LeetCode 238: Product of Array Except Self
A clear explanation of computing each product except self using prefix and suffix products without division.
Problem Restatement
We are given an integer array nums.
We need to return an array answer where:
answer[i] = product of all nums[j] where j != i
We must solve it:
- In
O(n)time - Without using division
LeetCode gives this example:
Input: nums = [1,2,3,4]
Output: [24,12,8,6]
The product of any prefix or suffix is guaranteed to fit in a 32-bit integer.
Input and Output
| Item | Meaning |
|---|---|
| Input | Integer array nums |
| Output | Array answer of the same length |
| Rule | answer[i] is the product of every value except nums[i] |
| Constraint | Do not use division |
| Target time | O(n) |
Function shape:
class Solution:
def productExceptSelf(self, nums: list[int]) -> list[int]:
...
Examples
Example 1:
Input: nums = [1,2,3,4]
Output: [24,12,8,6]
For each index:
answer[0] = 2 * 3 * 4 = 24
answer[1] = 1 * 3 * 4 = 12
answer[2] = 1 * 2 * 4 = 8
answer[3] = 1 * 2 * 3 = 6
Example 2:
Input: nums = [-1,1,0,-3,3]
Output: [0,0,9,0,0]
Only index 2 gets a non-zero result, because nums[2] is the zero. Every other index still includes that zero in its product.
First Thought: Brute Force
For each index i, we can multiply every element except nums[i].
class Solution:
def productExceptSelf(self, nums: list[int]) -> list[int]:
n = len(nums)
ans = []
for i in range(n):
product = 1
for j in range(n):
if i != j:
product *= nums[j]
ans.append(product)
return ans
This is correct, but it is too slow.
For each of n positions, we scan n values.
So the time complexity is:
O(n^2)
We need a linear solution.
Key Insight
For each index i, the product except self can be split into two parts:
product of everything left of i
*
product of everything right of i
For:
nums = [1, 2, 3, 4]
At index 2, the value is 3.
The product except self is:
left side: 1 * 2
right side: 4
answer[2] = (1 * 2) * 4 = 8
So we do not need division.
We only need prefix products and suffix products.

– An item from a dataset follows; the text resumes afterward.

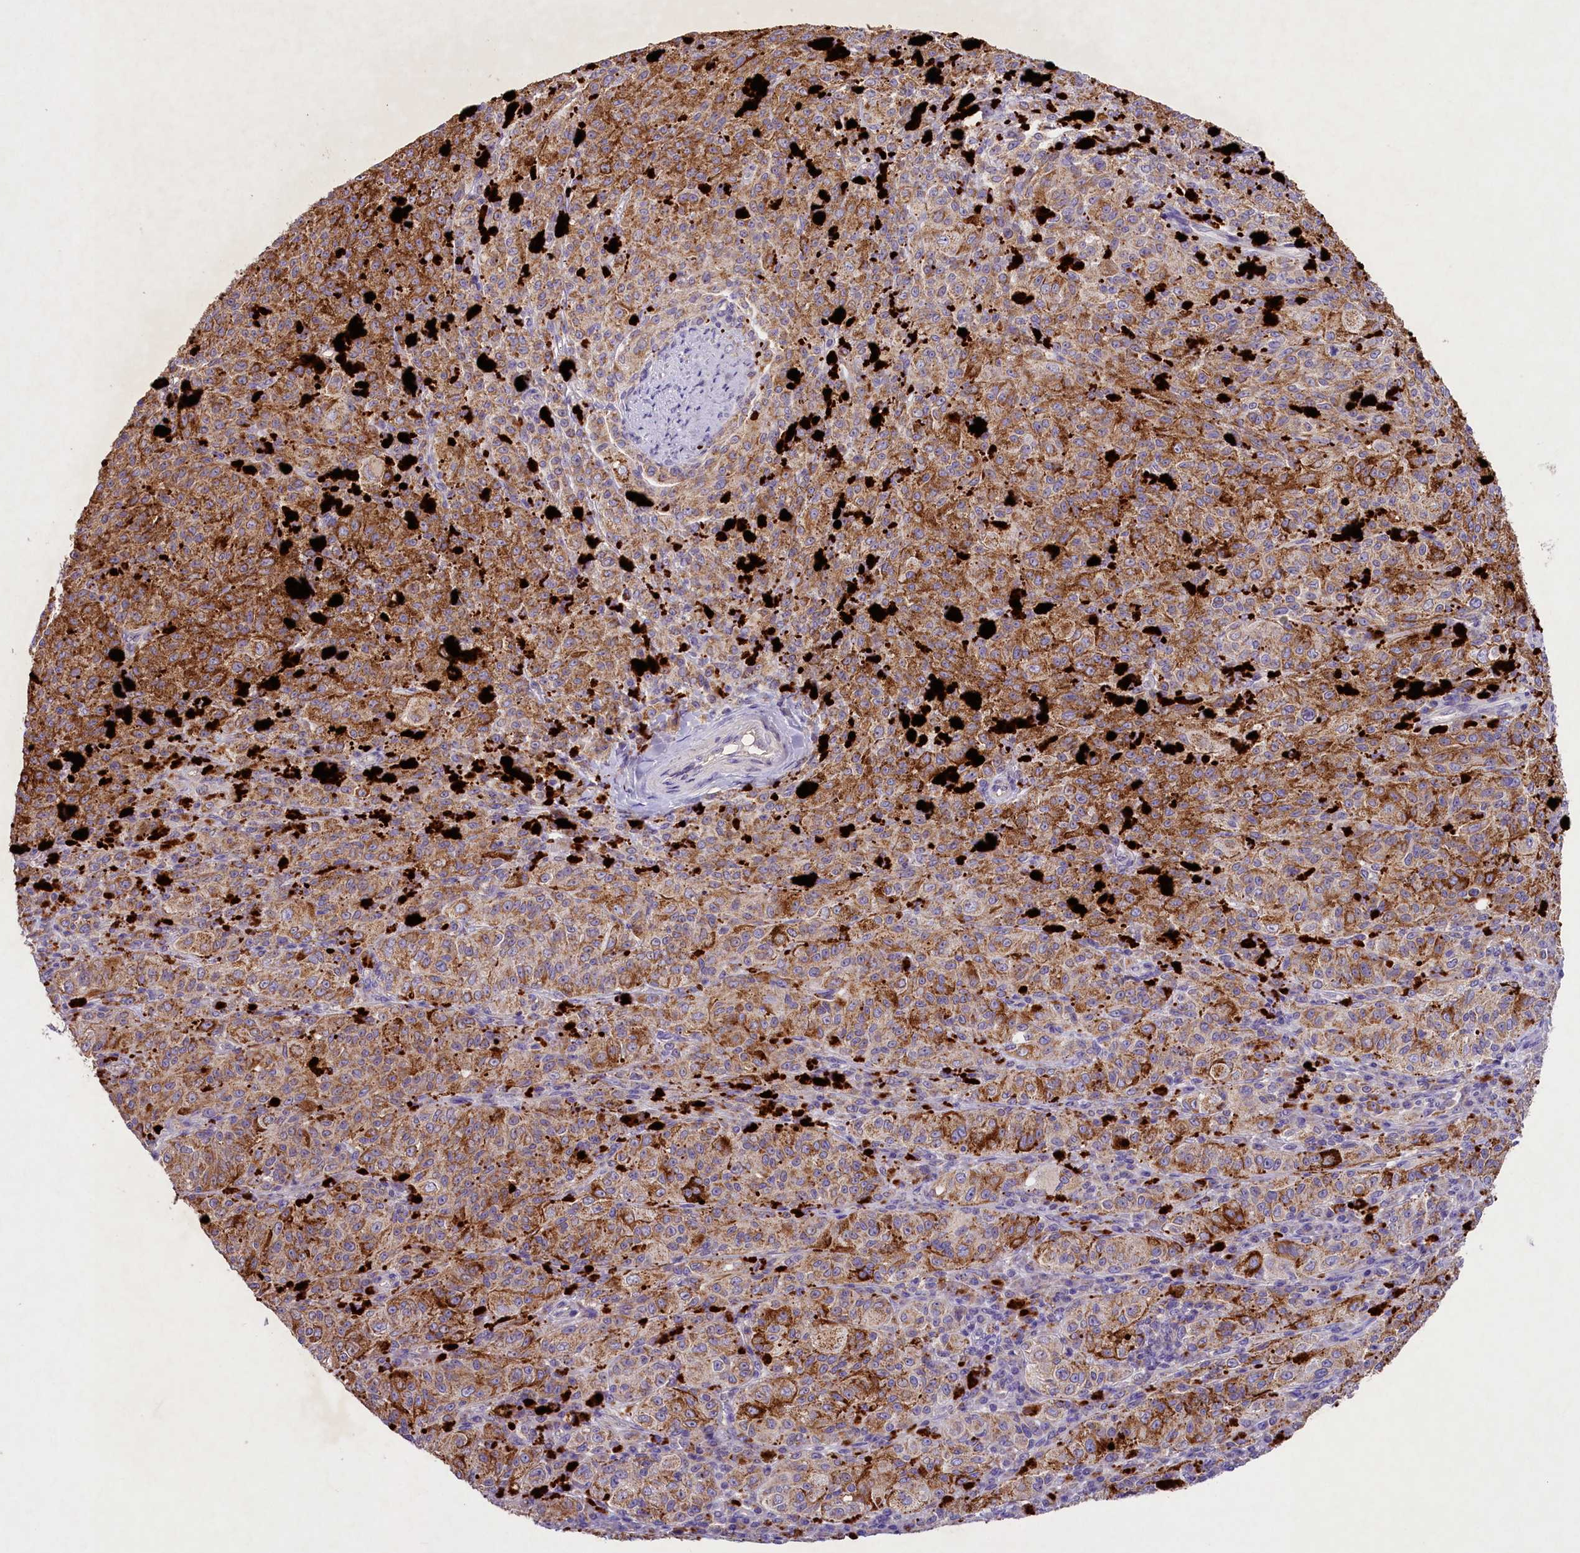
{"staining": {"intensity": "moderate", "quantity": ">75%", "location": "cytoplasmic/membranous"}, "tissue": "melanoma", "cell_type": "Tumor cells", "image_type": "cancer", "snomed": [{"axis": "morphology", "description": "Malignant melanoma, NOS"}, {"axis": "topography", "description": "Skin"}], "caption": "This photomicrograph exhibits immunohistochemistry staining of human melanoma, with medium moderate cytoplasmic/membranous positivity in approximately >75% of tumor cells.", "gene": "PMPCB", "patient": {"sex": "female", "age": 52}}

Prefix and Suffix Products
A prefix product before index i means:
nums[0] * nums[1] * ... * nums[i - 1]
A suffix product after index i means:
nums[i + 1] * nums[i + 2] * ... * nums[n - 1]
Then:
answer[i] = prefix_before_i * suffix_after_i
For nums = [1,2,3,4]:
| Index | Value | Left Product | Right Product | Answer |
|---|---|---|---|---|
0 |
1 |
1 |
2*3*4 = 24 |
24 |
1 |
2 |
1 |
3*4 = 12 |
12 |
2 |
3 |
1*2 = 2 |
4 |
8 |
3 |
4 |
1*2*3 = 6 |
1 |
6 |
The empty product is 1.
That is why the left product of the first element is 1, and the right product of the last element is 1.
Algorithm
We can store left products directly in the output array.
First pass, left to right:
- Start
left = 1. - For each index
i:- Set
ans[i] = left. - Update
left *= nums[i].
- Set
After this pass, ans[i] contains the product of all numbers to the left of i.

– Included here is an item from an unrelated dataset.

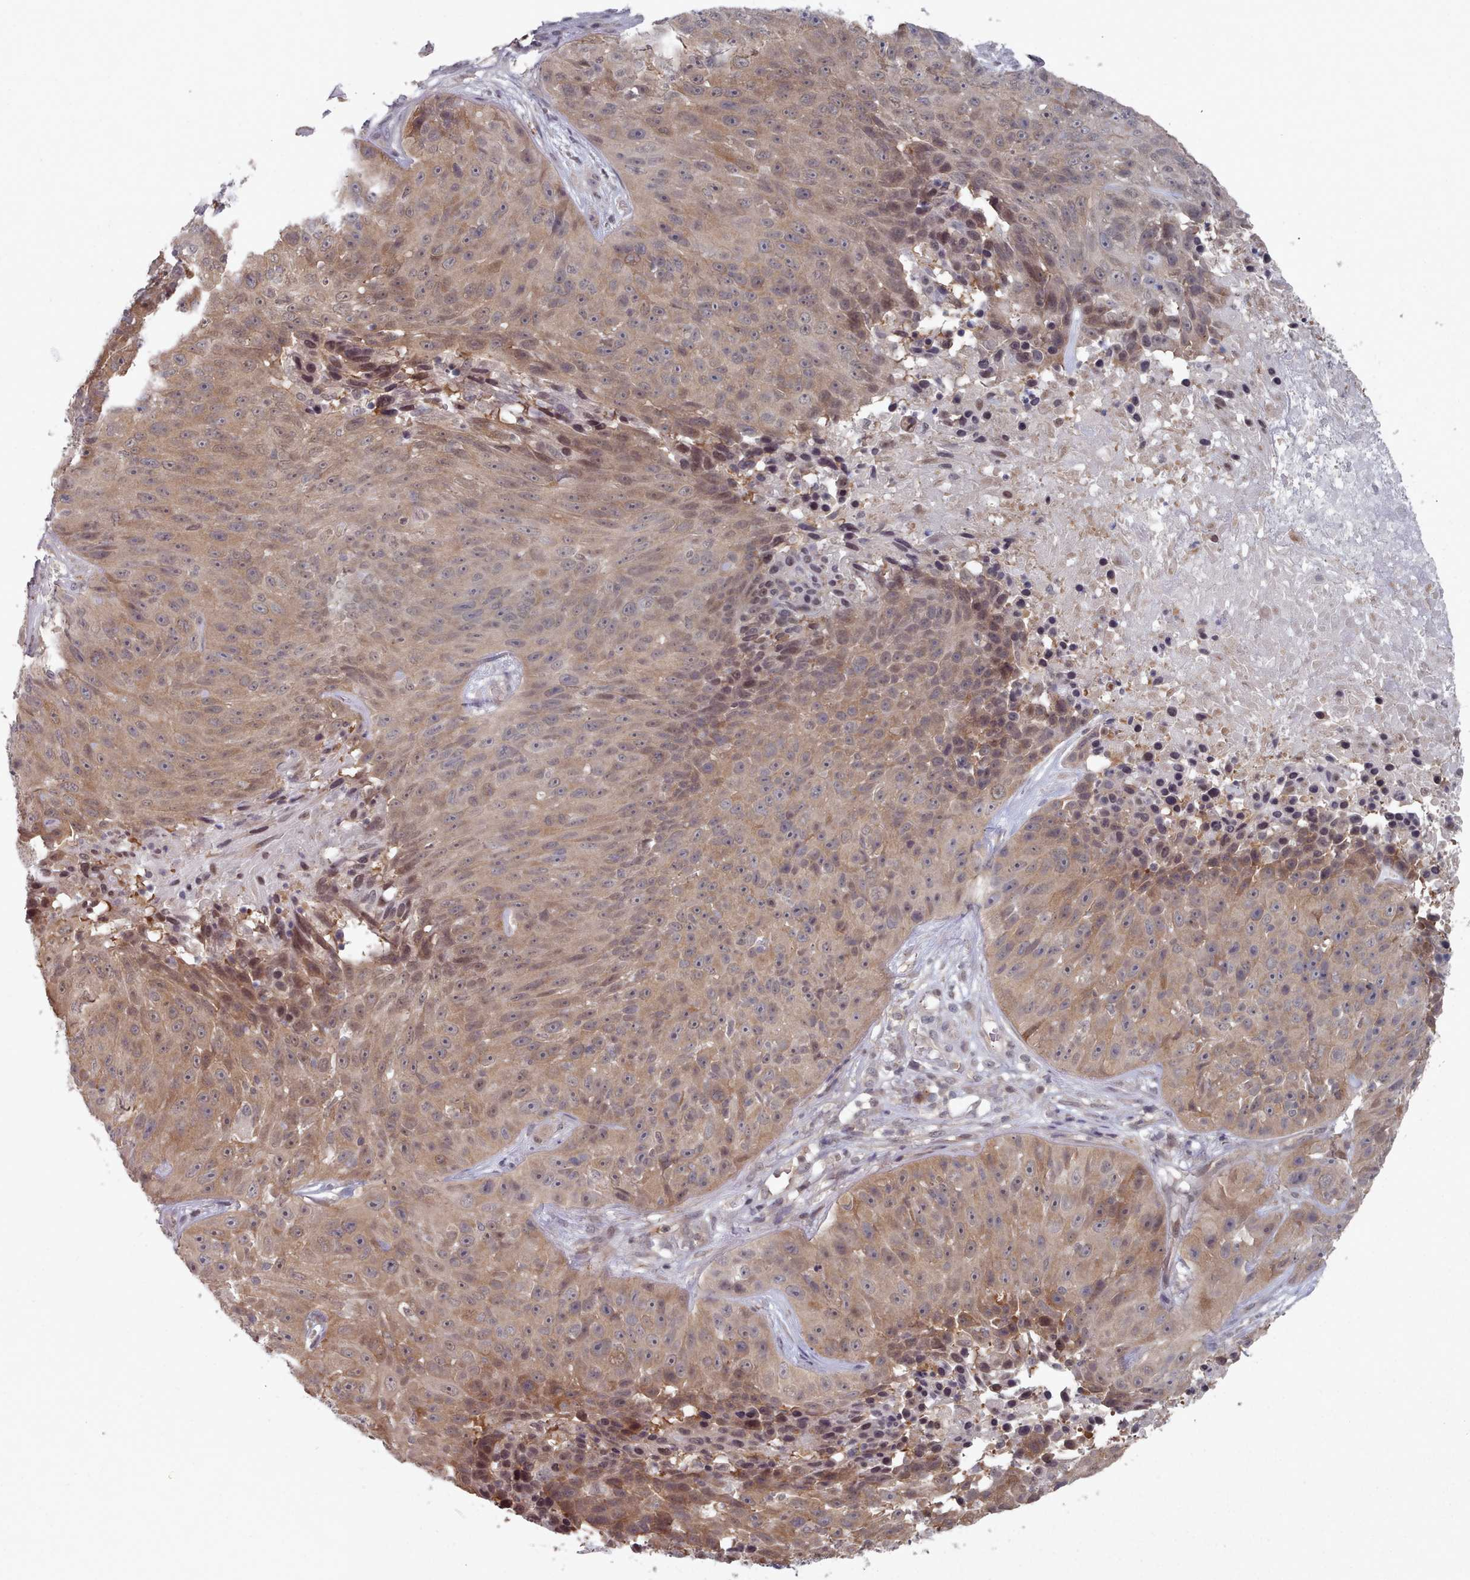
{"staining": {"intensity": "moderate", "quantity": ">75%", "location": "cytoplasmic/membranous"}, "tissue": "skin cancer", "cell_type": "Tumor cells", "image_type": "cancer", "snomed": [{"axis": "morphology", "description": "Squamous cell carcinoma, NOS"}, {"axis": "topography", "description": "Skin"}], "caption": "The photomicrograph reveals staining of squamous cell carcinoma (skin), revealing moderate cytoplasmic/membranous protein expression (brown color) within tumor cells.", "gene": "HYAL3", "patient": {"sex": "female", "age": 87}}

Second pass, right to left:
- Start
right = 1. - For each index
ifrom right to left:- Multiply
ans[i] *= right. - Update
right *= nums[i].
- Multiply
After this pass, each ans[i] has:
left product * right product
which is exactly the product of all values except nums[i].
Walkthrough
Use:
nums = [1, 2, 3, 4]
Start:
ans = [1, 1, 1, 1]
left = 1
First pass:
i |
nums[i] |
ans[i] = left |
New left |
|---|---|---|---|
0 |
1 |
1 |
1 |
1 |
2 |
1 |
2 |
2 |
3 |
2 |
6 |
3 |
4 |
6 |
24 |
Now:
ans = [1, 1, 2, 6]
Second pass:
right = 1
i |
nums[i] |
ans[i] *= right |
New right |
|---|---|---|---|
3 |
4 |
6 * 1 = 6 |
4 |
2 |
3 |
2 * 4 = 8 |
12 |
1 |
2 |
1 * 12 = 12 |
24 |
0 |
1 |
1 * 24 = 24 |
24 |
Final result:
[24, 12, 8, 6]
Correctness
For each index i, after the first pass, ans[i] equals the product of all elements before i.
This is true because left starts at 1, and before processing index i, it contains exactly:
nums[0] * nums[1] * ... * nums[i - 1]
Then the second pass scans from right to left.

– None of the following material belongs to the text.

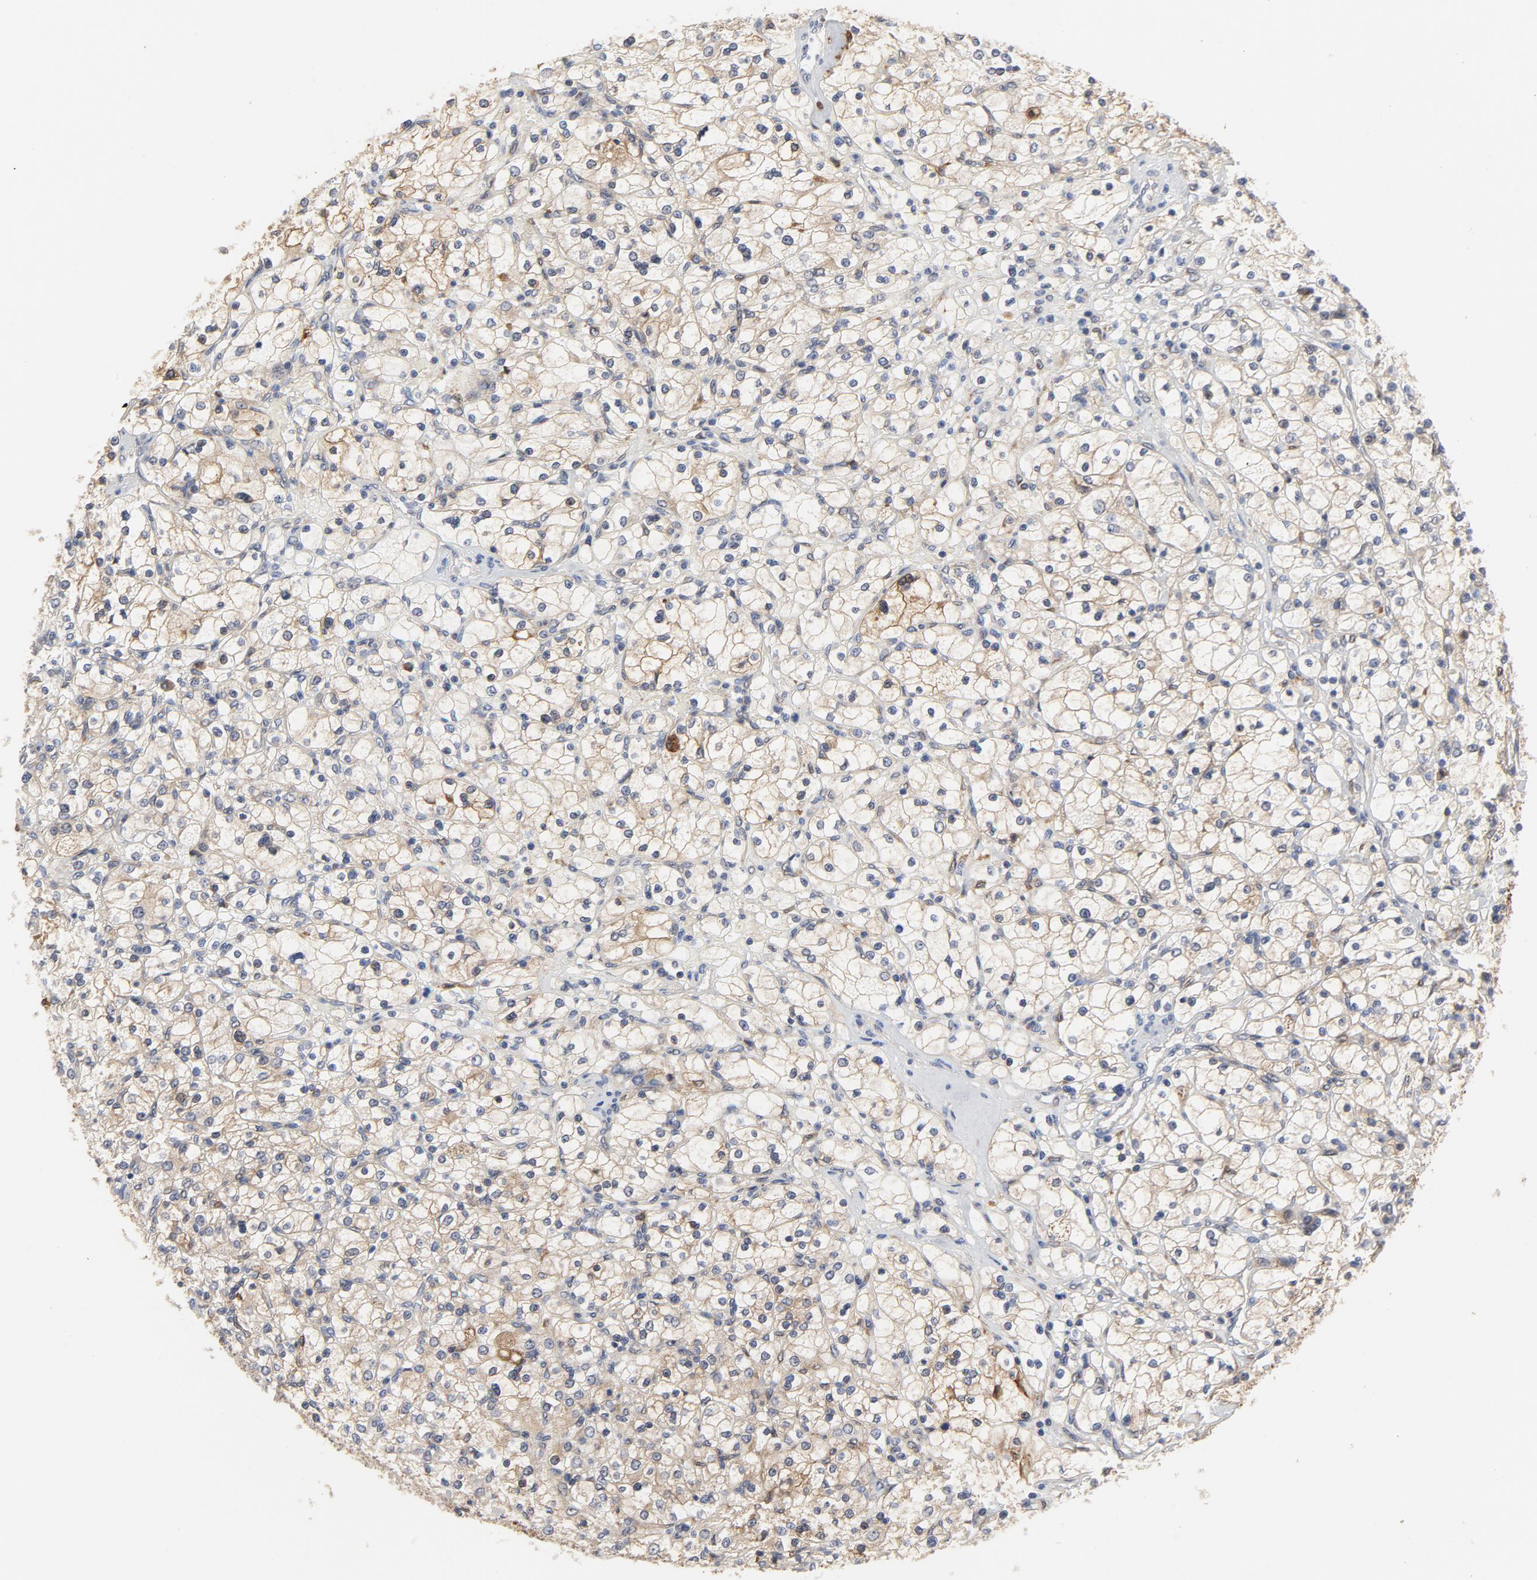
{"staining": {"intensity": "weak", "quantity": ">75%", "location": "cytoplasmic/membranous"}, "tissue": "renal cancer", "cell_type": "Tumor cells", "image_type": "cancer", "snomed": [{"axis": "morphology", "description": "Adenocarcinoma, NOS"}, {"axis": "topography", "description": "Kidney"}], "caption": "IHC image of neoplastic tissue: adenocarcinoma (renal) stained using immunohistochemistry (IHC) exhibits low levels of weak protein expression localized specifically in the cytoplasmic/membranous of tumor cells, appearing as a cytoplasmic/membranous brown color.", "gene": "RAPGEF4", "patient": {"sex": "female", "age": 83}}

Before processing index i, right contains exactly:
nums[i + 1] * nums[i + 2] * ... * nums[n - 1]
The algorithm multiplies:
ans[i] *= right
So ans[i] becomes:
product of all elements before i
*
product of all elements after i
This is exactly the product of all elements except nums[i].
Since this happens for every index, the algorithm returns the correct array.
Complexity
| Metric | Value | Why |
|---|---|---|
| Time | O(n) |
Two linear scans |
| Extra space | O(1) |
Only left and right, excluding the output array |
The output array is required by the problem, so it is usually not counted as extra space.
Implementation
class Solution:
def productExceptSelf(self, nums: list[int]) -> list[int]:
n = len(nums)
ans = [1] * n
left = 1
for i in range(n):
ans[i] = left
left *= nums[i]
right = 1
for i in range(n - 1, -1, -1):
ans[i] *= right
right *= nums[i]
return ans
Code Explanation
Create the output array:
ans = [1] * n
Then compute products to the left:
left = 1
for i in range(n):
ans[i] = left
left *= nums[i]
At index i, left does not include nums[i] yet. That is why it correctly represents the product of elements before i.
Then compute products to the right:
right = 1
for i in range(n - 1, -1, -1):
ans[i] *= right
right *= nums[i]
At index i, right does not include nums[i] yet. That is why it correctly represents the product of elements after i.
Finally:
return ans
Testing
def run_tests():
s = Solution()
assert s.productExceptSelf([1, 2, 3, 4]) == [24, 12, 8, 6]
assert s.productExceptSelf([-1, 1, 0, -3, 3]) == [0, 0, 9, 0, 0]
assert s.productExceptSelf([2, 3]) == [3, 2]
assert s.productExceptSelf([0, 0]) == [0, 0]
assert s.productExceptSelf([5, 0, 2]) == [0, 10, 0]
assert s.productExceptSelf([-1, -2, -3, -4]) == [-24, -12, -8, -6]
print("all tests passed")
run_tests()
| Test | Why |
|---|---|
[1,2,3,4] |
Standard example |
[-1,1,0,-3,3] |
Contains one zero |
[2,3] |
Minimum useful length |
[0,0] |
Multiple zeros |
[5,0,2] |
Single zero in middle |
| Negative values | Checks sign handling |